The optimized procedure that I worked out with Sleepycat's help (for a
completely different program, but using the "transaction data store") was
this:
** Backing up the database environment is done with the following
** steps:
** 0) all txn log files except the current one are copied to
** the backup
** 1) a checkpoint is taken
** 2) the list of txn log files that are no longer needed for
** recovery or txn_abort is obtained
** 3) the LSN of the most recent checkpoint is noted
** 4) all the database table files, including queue extents,
** are copied to the backup
** 5) all the txn log files that were not copied in step (0)

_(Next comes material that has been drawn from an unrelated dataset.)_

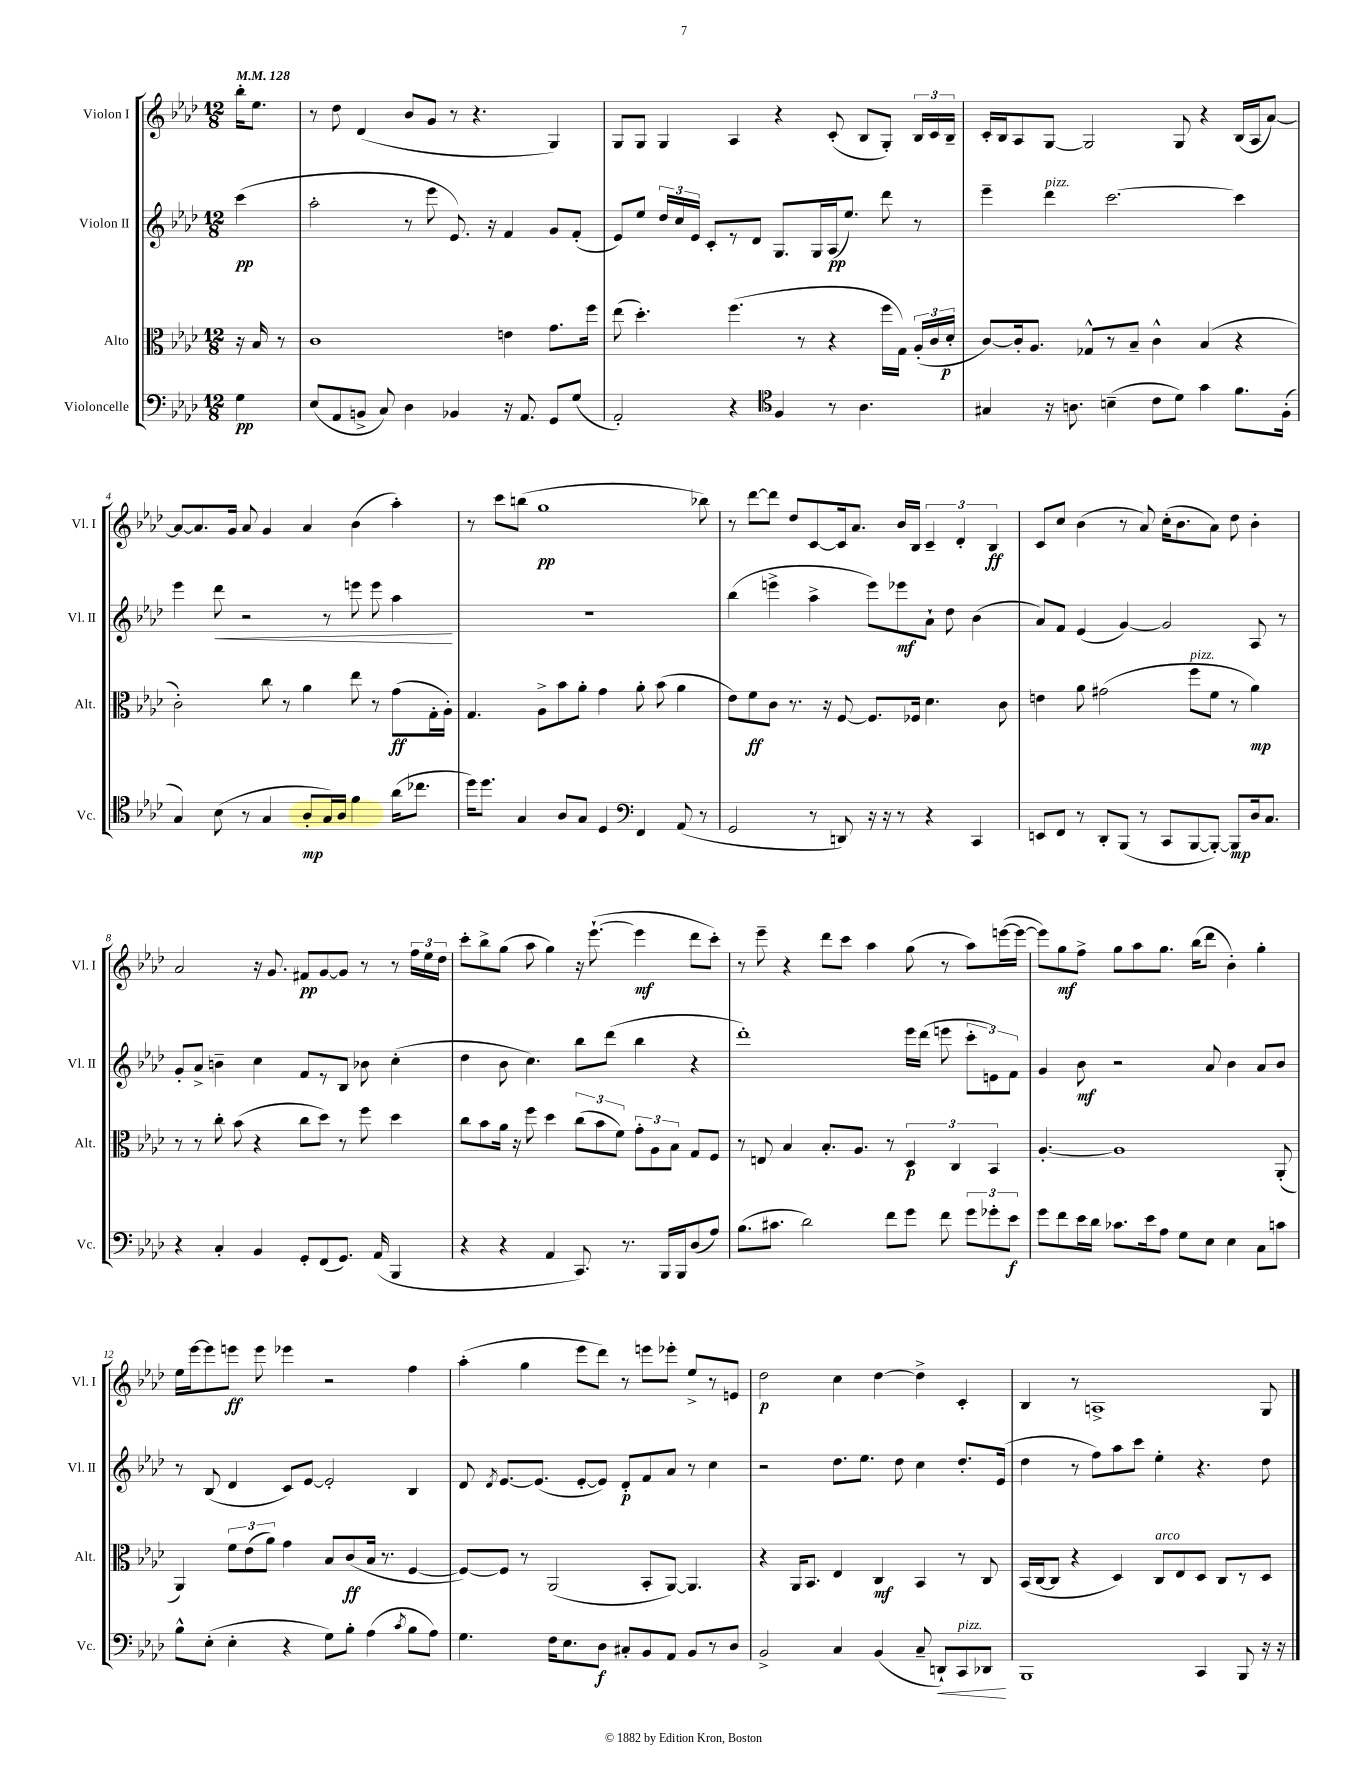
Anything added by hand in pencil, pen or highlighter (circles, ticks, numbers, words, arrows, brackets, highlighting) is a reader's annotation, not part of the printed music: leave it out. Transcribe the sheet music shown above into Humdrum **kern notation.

** are copied to the backup
** 6) if a checkpoint has *not* taken place since step (3),
** then the database is marked as not needing catastrophic
** recovery when restored
** 7) if the list from step (2) is not empty, then those txn
** log files are removed from the active database environment
** and are marked in the backup as unnecessary for normal
** restoration
**
** Note that the ordering of this is almost completely inflexible.
** In particular:
** (0) must preceed (5)
** (1) must preceed (2) and (3)
** (2) and (3) must preceed (4)
** (4) must preceed (5)
** (5) must preceed (6) and (7)
**
** Minimizing the time between (3) and (6) is highly desirable,
** as that minimizes the window in which a checkpoint could
** occur that would result in a backup that would require
** catastrophic recovery when restored. Restoring such a
** backup is *much* slower than restoring one that only requires
** normal recovery. That's why (0) and (7) are pushed forward
** and backward to where they are.
For those trying to script this, you can get the LSN of the most recent
checkpoint with
db_stat -t | awk '$2 ~ /^File\/offset/{print $1; exit}'
Philip Guenther